TEXT FOR ANALYSIS —
---

Setup and Configuration

Requirements for the project

To get started with Multimodal RAG, the following needs to be installed if we are choosing to use OpenAI for Image to Text:

langchain==0.1.14
python-dotenv==1.0.1
unstructured[local-inference]==0.5.6
chromadb==0.4.24 # Vector storage
openai==1.16.2 # For embeddings
tiktoken==0.6.0  # For embeddings
streamlit==1.33.0
pypdf==4.1.0

If you wish to use LLaVA, please see the additional requirements below (these include requirements for GPU utilization as well):

transformers==4.37.2
bitsandbytes==0.41.3
accelerate==0.25.0

API Key

In .env file, add OPENAI_API_KEY=<YOURA_OAI_APIKEY>

Process Documents and Populate the Database

For text in PDFs, we are chunking them using:

def split_text(documents: list[Document]):
    text_splitter = RecursiveCharacterTextSplitter(
        chunk_size=300,
        chunk_overlap=100,
        length_function=len,
        add_start_index=True,
    )
    chunks = text_splitter.split_documents(documents)
    print(f"Split {len(documents)} documents into {len(chunks)} chunks.")

    document = chunks[10]
    print(document.page_content)
    print(document.metadata)

    return chunks

Extracting Images from PDFs and Converting Them to Text

One of Multimodal RAG's standout features is its ability to handle images embedded within PDF documents. Here's a breakdown of how images are extracted from PDFs and converted into text.

---

REQUIRED WORK — According to the Multimodal RAG setup text, which additional packages are required to use LLaVA?

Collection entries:
---

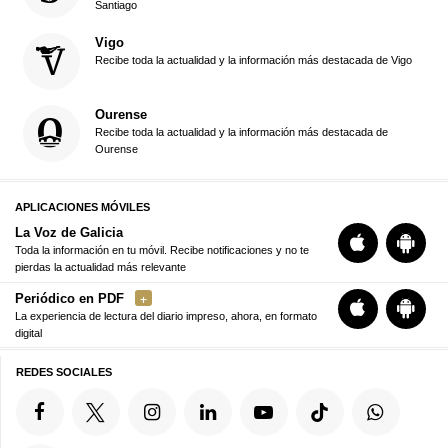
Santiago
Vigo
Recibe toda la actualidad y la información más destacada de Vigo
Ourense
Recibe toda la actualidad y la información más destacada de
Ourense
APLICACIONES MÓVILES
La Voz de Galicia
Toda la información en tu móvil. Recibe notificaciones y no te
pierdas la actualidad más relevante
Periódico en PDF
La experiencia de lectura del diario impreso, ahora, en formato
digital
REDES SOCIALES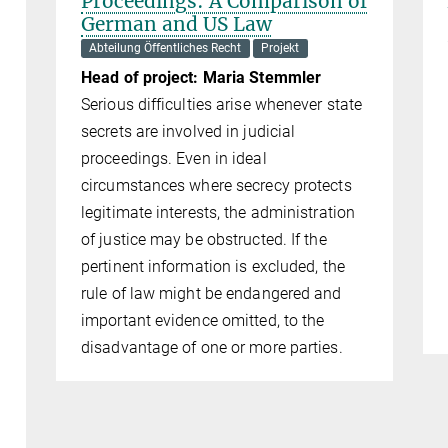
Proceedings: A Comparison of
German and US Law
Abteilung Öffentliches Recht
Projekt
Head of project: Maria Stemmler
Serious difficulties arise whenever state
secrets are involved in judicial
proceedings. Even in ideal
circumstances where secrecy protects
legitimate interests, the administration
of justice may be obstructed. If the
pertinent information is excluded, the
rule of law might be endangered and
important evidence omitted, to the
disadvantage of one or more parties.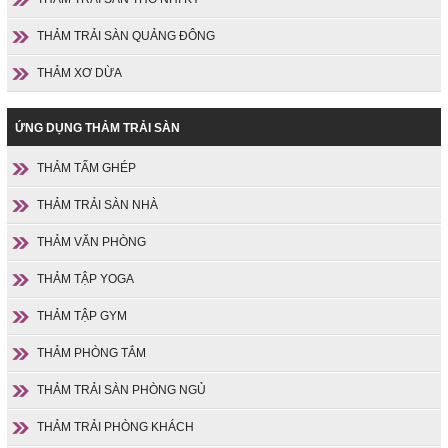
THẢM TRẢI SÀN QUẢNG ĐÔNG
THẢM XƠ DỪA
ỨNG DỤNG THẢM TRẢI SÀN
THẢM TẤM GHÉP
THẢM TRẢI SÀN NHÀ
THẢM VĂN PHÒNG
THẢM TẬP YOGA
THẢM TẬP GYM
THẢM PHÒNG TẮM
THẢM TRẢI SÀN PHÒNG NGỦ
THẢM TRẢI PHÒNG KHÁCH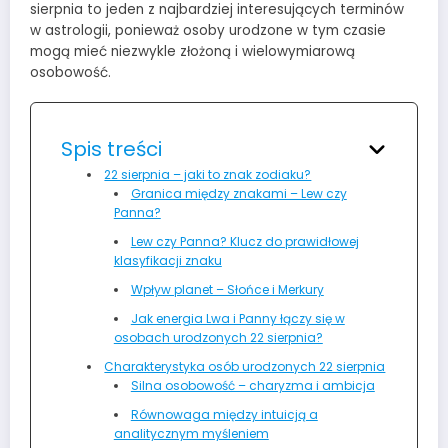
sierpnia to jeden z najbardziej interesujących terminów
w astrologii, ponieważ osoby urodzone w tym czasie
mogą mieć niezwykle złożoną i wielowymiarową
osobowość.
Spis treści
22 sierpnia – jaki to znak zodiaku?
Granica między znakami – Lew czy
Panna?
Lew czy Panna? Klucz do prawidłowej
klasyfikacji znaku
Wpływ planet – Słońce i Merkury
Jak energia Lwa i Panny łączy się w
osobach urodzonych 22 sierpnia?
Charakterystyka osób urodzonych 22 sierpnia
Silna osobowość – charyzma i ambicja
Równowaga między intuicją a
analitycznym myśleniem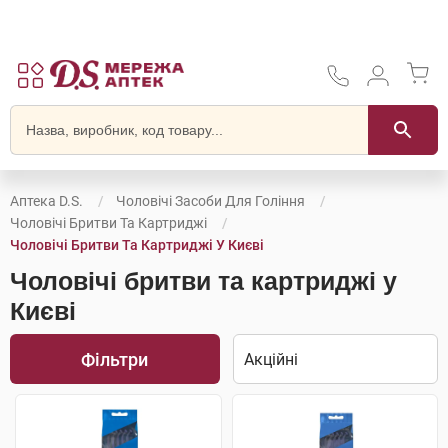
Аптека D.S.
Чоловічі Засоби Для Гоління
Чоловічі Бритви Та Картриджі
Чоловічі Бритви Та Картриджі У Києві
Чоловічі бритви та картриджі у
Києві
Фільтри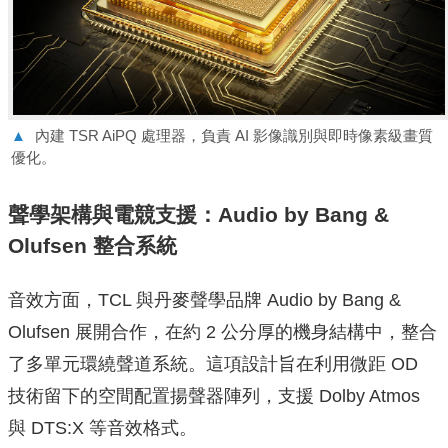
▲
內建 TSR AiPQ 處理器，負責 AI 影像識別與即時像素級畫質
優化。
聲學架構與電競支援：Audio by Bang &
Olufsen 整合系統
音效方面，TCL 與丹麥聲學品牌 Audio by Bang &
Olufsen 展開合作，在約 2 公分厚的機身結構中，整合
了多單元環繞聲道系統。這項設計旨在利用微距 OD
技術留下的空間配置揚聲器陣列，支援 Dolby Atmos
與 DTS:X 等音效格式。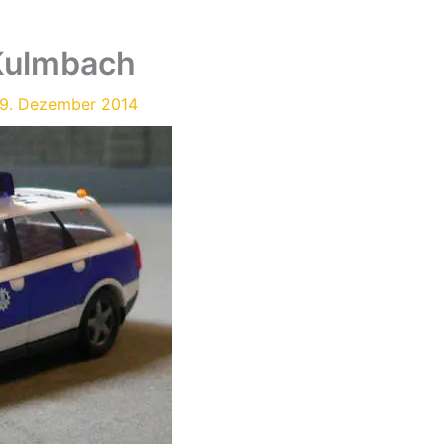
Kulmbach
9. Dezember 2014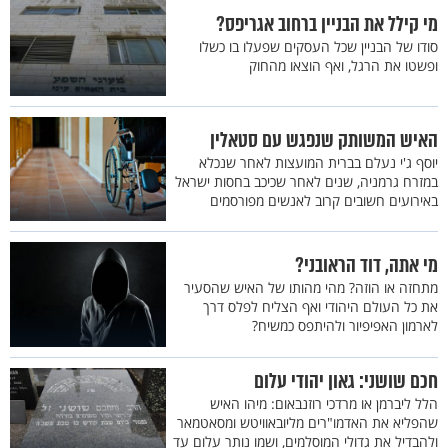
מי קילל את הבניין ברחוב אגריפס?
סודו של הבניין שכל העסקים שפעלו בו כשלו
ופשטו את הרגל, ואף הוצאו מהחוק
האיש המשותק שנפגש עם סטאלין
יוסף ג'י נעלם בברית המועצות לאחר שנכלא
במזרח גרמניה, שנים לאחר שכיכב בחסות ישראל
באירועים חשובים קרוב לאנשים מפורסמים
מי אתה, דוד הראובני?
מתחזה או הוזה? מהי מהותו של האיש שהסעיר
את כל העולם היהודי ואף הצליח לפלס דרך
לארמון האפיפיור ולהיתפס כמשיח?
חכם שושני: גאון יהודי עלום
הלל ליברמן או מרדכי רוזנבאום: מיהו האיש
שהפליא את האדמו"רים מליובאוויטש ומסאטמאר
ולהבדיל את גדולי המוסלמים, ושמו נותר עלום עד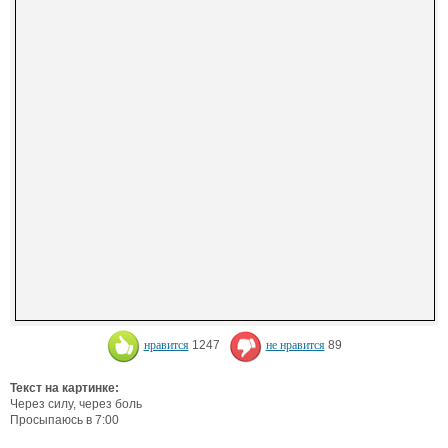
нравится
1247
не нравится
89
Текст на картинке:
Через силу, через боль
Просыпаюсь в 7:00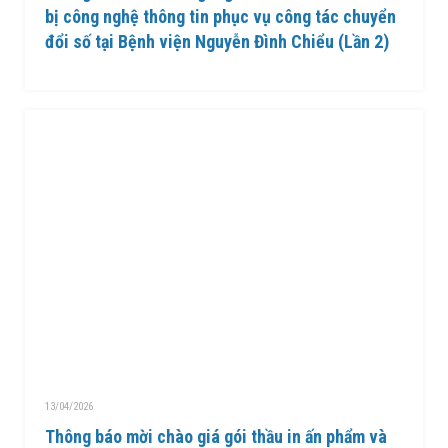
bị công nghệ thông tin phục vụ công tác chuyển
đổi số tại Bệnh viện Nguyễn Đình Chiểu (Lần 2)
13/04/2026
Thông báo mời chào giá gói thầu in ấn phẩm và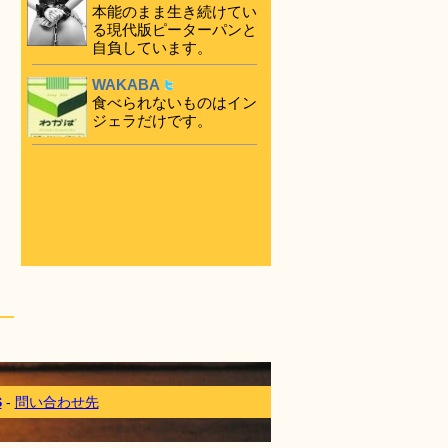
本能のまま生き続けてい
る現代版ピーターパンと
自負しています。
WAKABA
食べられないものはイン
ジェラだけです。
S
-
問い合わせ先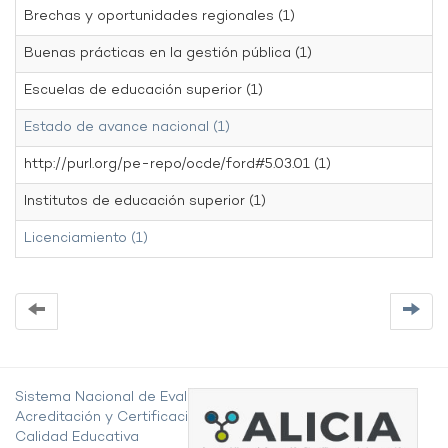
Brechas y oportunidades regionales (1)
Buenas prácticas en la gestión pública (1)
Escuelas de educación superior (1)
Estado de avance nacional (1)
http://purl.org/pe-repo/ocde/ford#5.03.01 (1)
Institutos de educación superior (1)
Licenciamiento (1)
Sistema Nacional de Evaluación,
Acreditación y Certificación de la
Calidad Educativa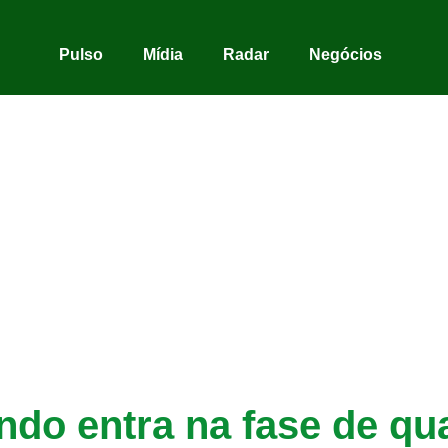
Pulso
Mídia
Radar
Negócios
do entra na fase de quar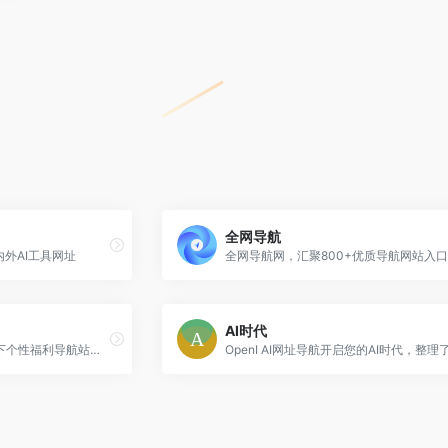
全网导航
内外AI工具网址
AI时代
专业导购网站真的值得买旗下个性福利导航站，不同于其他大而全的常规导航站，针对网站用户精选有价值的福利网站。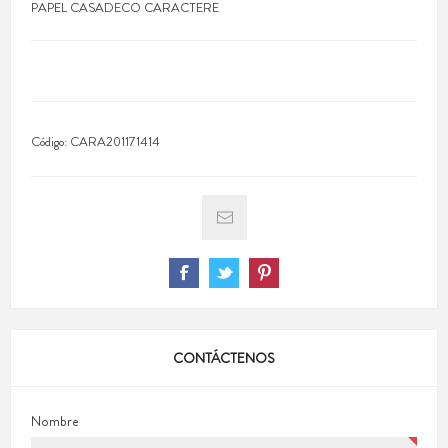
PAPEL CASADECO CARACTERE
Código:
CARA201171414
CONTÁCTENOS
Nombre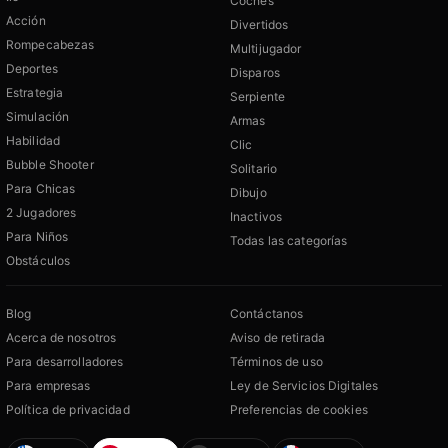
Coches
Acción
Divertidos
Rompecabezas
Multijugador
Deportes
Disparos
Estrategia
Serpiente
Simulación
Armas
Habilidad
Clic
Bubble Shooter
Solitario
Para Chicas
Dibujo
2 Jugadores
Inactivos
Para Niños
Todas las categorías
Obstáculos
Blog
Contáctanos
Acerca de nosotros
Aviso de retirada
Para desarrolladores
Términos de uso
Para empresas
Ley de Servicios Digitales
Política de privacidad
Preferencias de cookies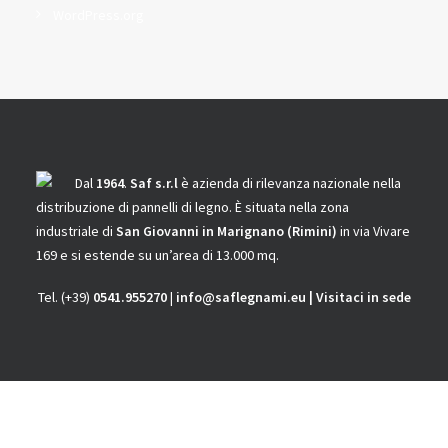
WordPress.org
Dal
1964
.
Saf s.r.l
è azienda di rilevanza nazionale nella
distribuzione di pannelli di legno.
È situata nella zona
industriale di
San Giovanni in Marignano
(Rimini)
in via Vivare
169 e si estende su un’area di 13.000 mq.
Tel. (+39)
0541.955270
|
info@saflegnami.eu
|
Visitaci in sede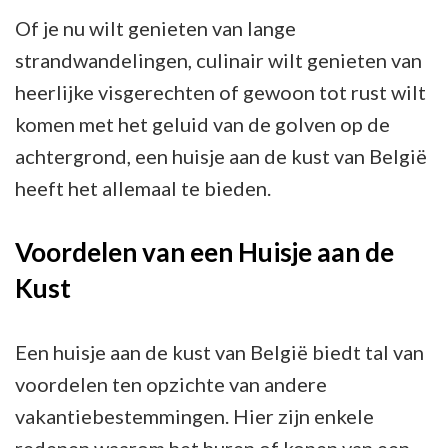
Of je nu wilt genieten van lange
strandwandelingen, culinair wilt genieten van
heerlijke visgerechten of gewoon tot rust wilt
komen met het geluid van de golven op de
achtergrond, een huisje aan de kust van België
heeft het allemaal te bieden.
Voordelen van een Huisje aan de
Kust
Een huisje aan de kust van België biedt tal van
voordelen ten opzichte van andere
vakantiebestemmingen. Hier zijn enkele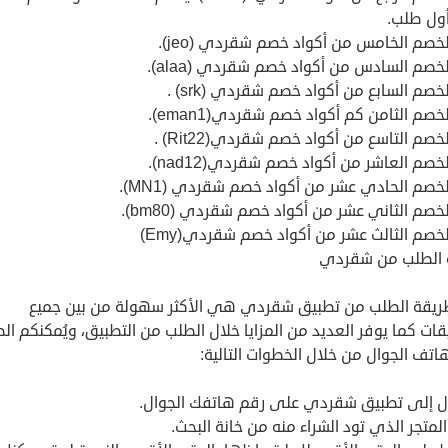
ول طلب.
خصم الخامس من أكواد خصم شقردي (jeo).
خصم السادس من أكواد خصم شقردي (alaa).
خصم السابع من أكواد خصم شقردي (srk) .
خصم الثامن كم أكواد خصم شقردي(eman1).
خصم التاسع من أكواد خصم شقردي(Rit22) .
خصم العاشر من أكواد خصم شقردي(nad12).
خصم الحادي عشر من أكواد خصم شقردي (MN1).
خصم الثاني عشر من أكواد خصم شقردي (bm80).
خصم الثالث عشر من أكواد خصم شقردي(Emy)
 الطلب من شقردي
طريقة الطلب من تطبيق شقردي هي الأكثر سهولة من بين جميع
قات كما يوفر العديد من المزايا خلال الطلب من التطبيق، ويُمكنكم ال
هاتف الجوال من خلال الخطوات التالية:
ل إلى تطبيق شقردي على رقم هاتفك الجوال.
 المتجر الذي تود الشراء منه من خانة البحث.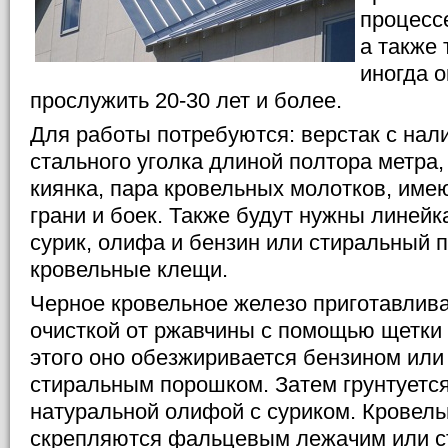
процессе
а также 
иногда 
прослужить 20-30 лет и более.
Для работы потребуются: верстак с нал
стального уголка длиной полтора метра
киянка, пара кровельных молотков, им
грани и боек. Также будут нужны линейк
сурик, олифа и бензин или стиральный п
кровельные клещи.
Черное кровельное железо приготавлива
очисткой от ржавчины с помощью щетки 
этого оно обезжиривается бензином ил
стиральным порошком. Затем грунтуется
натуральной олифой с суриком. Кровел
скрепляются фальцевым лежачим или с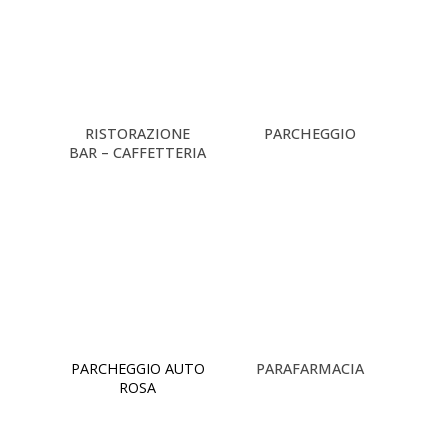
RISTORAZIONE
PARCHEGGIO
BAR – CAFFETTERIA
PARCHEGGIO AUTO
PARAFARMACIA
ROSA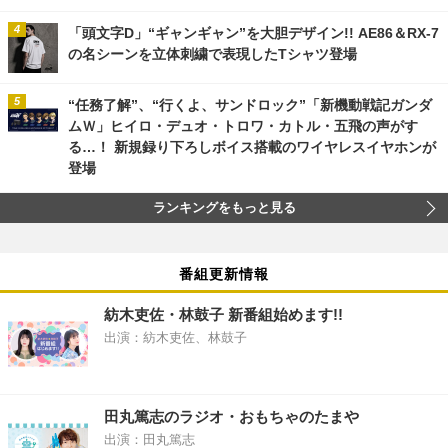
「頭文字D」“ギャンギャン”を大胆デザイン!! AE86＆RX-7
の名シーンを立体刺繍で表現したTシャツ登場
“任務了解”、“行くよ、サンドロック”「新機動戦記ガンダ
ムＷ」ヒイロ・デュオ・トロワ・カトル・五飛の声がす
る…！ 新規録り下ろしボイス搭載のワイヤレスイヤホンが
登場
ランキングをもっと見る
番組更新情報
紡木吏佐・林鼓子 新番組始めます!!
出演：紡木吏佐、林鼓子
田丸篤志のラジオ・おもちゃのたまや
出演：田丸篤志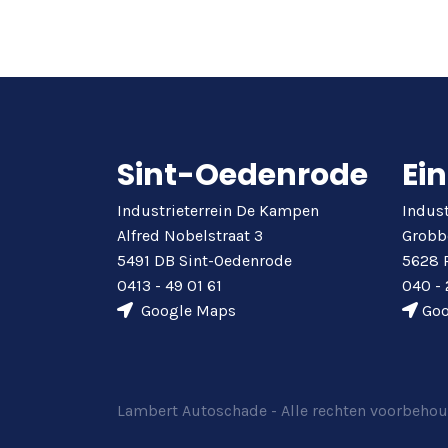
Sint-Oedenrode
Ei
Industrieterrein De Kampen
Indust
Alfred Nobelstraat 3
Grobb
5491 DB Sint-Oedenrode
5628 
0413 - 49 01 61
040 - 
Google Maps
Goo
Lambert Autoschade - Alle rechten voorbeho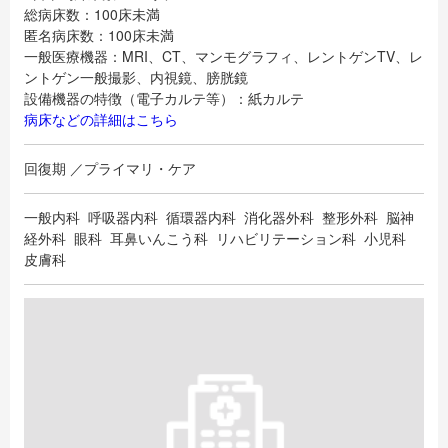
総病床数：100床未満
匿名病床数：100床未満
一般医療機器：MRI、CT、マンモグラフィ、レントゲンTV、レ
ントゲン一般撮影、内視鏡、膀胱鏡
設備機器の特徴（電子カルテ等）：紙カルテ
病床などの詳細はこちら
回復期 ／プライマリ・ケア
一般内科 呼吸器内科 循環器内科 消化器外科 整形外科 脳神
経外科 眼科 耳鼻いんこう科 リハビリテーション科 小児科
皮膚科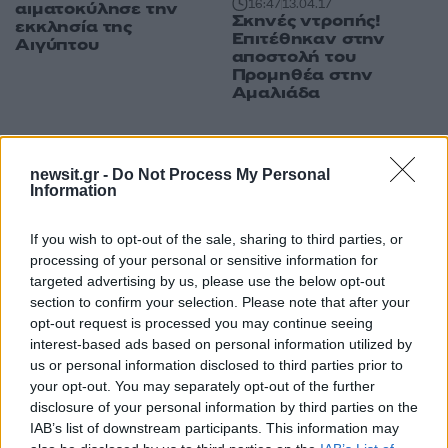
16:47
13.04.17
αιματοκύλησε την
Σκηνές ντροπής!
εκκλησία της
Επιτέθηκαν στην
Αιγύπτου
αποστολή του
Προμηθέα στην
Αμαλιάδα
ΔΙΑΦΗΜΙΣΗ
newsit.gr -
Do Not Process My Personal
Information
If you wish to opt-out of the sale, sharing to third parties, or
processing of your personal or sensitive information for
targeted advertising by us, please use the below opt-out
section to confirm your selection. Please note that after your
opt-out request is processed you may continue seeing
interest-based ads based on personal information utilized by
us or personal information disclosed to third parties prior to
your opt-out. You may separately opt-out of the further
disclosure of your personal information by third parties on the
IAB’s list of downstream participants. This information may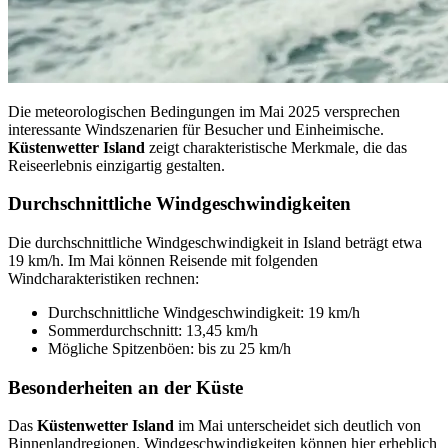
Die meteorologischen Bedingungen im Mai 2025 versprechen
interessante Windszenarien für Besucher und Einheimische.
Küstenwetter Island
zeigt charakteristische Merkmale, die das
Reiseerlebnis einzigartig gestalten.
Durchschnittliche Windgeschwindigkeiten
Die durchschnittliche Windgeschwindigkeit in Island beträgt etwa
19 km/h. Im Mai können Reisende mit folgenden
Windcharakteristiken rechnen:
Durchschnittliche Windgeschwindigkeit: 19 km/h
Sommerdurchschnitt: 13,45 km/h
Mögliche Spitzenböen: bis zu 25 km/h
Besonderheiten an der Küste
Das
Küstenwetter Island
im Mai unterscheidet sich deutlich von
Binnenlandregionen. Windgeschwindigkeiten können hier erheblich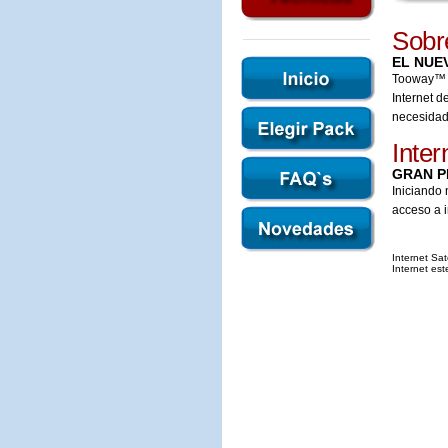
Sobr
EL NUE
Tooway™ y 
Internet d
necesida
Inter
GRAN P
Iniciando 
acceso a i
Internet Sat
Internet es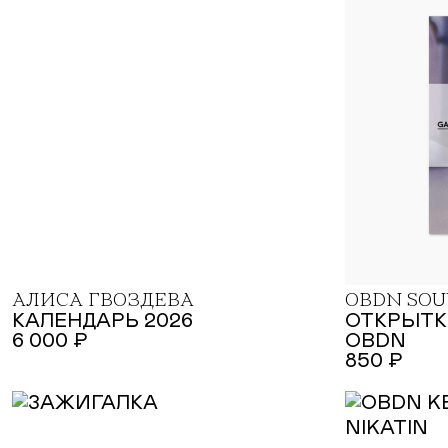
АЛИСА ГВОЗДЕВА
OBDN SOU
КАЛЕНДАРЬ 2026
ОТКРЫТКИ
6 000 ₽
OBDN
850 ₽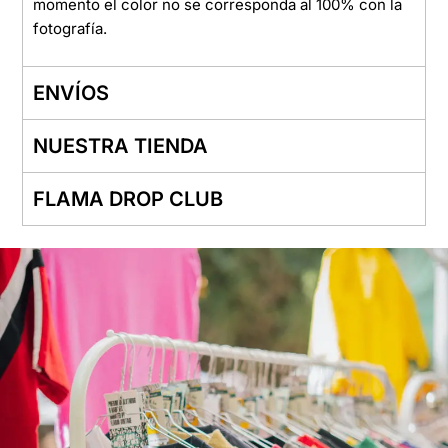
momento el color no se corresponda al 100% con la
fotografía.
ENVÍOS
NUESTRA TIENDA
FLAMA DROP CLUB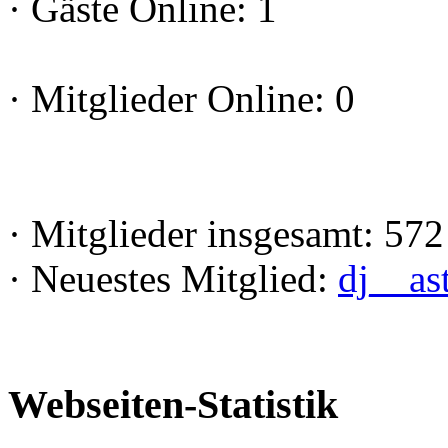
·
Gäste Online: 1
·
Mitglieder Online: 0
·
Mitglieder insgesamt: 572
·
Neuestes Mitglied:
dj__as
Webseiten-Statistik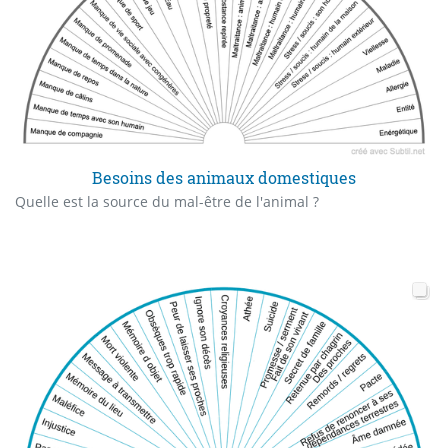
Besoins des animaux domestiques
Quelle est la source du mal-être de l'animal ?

---

RESULT FOR THIS EXERCISE — transformers==4.37.2, bitsandbytes==0.41.3 and accelerate==0.25.0